[Dataset items]

========

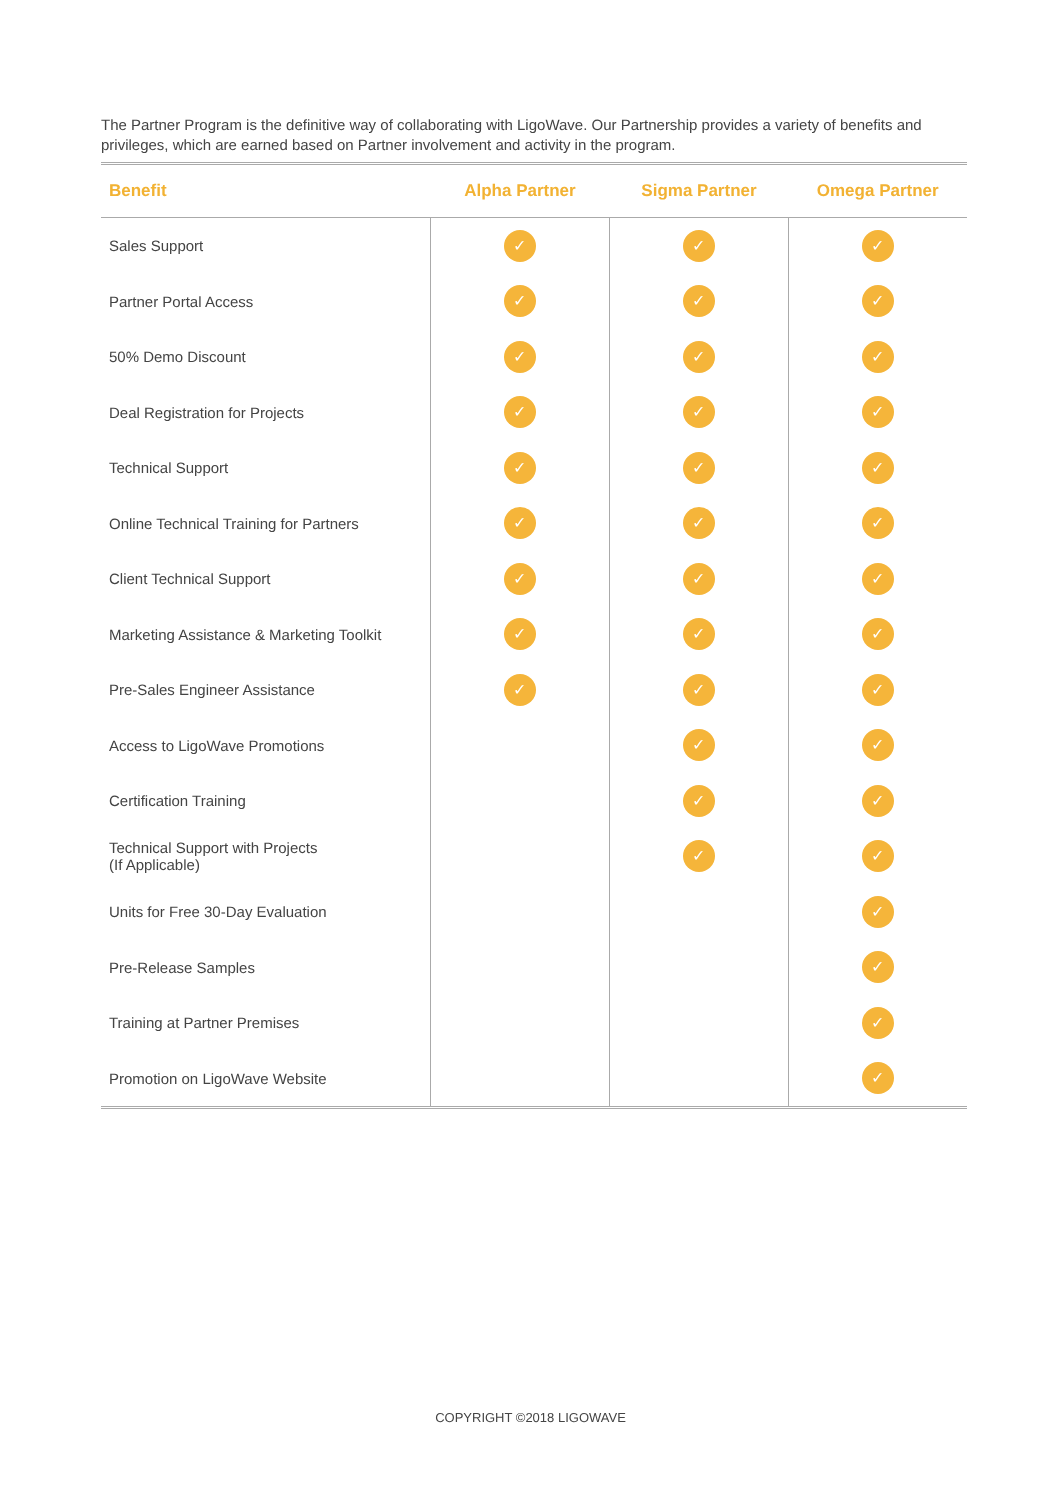The Partner Program is the definitive way of collaborating with LigoWave. Our Partnership provides a variety of benefits and privileges, which are earned based on Partner involvement and activity in the program.
| Benefit | Alpha Partner | Sigma Partner | Omega Partner |
| --- | --- | --- | --- |
| Sales Support | ✓ | ✓ | ✓ |
| Partner Portal Access | ✓ | ✓ | ✓ |
| 50% Demo Discount | ✓ | ✓ | ✓ |
| Deal Registration for Projects | ✓ | ✓ | ✓ |
| Technical Support | ✓ | ✓ | ✓ |
| Online Technical Training for Partners | ✓ | ✓ | ✓ |
| Client Technical Support | ✓ | ✓ | ✓ |
| Marketing Assistance & Marketing Toolkit | ✓ | ✓ | ✓ |
| Pre-Sales Engineer Assistance | ✓ | ✓ | ✓ |
| Access to LigoWave Promotions | | ✓ | ✓ |
| Certification Training | | ✓ | ✓ |
| Technical Support with Projects (If Applicable) | | ✓ | ✓ |
| Units for Free 30-Day Evaluation | | | ✓ |
| Pre-Release Samples | | | ✓ |
| Training at Partner Premises | | | ✓ |
| Promotion on LigoWave Website | | | ✓ |
COPYRIGHT ©2018 LIGOWAVE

========

=== TASK BRIEF ===
Write the records above out again word for word, skipping each picture.

=== RESULT FOR THIS EXERCISE ===
The Partner Program is the definitive way of collaborating with LigoWave. Our Partnership provides a variety of benefits and privileges, which are earned based on Partner involvement and activity in the program.
| Benefit | Alpha Partner | Sigma Partner | Omega Partner |
| --- | --- | --- | --- |
| Sales Support | ✓ | ✓ | ✓ |
| Partner Portal Access | ✓ | ✓ | ✓ |
| 50% Demo Discount | ✓ | ✓ | ✓ |
| Deal Registration for Projects | ✓ | ✓ | ✓ |
| Technical Support | ✓ | ✓ | ✓ |
| Online Technical Training for Partners | ✓ | ✓ | ✓ |
| Client Technical Support | ✓ | ✓ | ✓ |
| Marketing Assistance & Marketing Toolkit | ✓ | ✓ | ✓ |
| Pre-Sales Engineer Assistance | ✓ | ✓ | ✓ |
| Access to LigoWave Promotions | | ✓ | ✓ |
| Certification Training | | ✓ | ✓ |
| Technical Support with Projects (If Applicable) | | ✓ | ✓ |
| Units for Free 30-Day Evaluation | | | ✓ |
| Pre-Release Samples | | | ✓ |
| Training at Partner Premises | | | ✓ |
| Promotion on LigoWave Website | | | ✓ |
COPYRIGHT ©2018 LIGOWAVE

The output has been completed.